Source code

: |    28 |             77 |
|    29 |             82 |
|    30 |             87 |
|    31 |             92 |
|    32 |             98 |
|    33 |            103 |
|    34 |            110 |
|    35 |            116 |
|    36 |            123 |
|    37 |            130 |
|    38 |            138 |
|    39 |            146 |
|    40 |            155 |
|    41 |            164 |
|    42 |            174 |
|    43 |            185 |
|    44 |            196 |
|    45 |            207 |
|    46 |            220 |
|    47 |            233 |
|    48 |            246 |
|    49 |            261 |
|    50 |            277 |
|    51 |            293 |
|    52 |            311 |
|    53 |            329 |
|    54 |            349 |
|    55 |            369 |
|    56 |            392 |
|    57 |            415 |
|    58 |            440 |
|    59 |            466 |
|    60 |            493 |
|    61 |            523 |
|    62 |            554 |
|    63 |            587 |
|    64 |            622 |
--*--
## Instructions to follow:
The records above need to be retyped exactly.

## Reply to the exercise:
Source code

: |    28 |             77 |
|    29 |             82 |
|    30 |             87 |
|    31 |             92 |
|    32 |             98 |
|    33 |            103 |
|    34 |            110 |
|    35 |            116 |
|    36 |            123 |
|    37 |            130 |
|    38 |            138 |
|    39 |            146 |
|    40 |            155 |
|    41 |            164 |
|    42 |            174 |
|    43 |            185 |
|    44 |            196 |
|    45 |            207 |
|    46 |            220 |
|    47 |            233 |
|    48 |            246 |
|    49 |            261 |
|    50 |            277 |
|    51 |            293 |
|    52 |            311 |
|    53 |            329 |
|    54 |            349 |
|    55 |            369 |
|    56 |            392 |
|    57 |            415 |
|    58 |            440 |
|    59 |            466 |
|    60 |            493 |
|    61 |            523 |
|    62 |            554 |
|    63 |            587 |
|    64 |            622 |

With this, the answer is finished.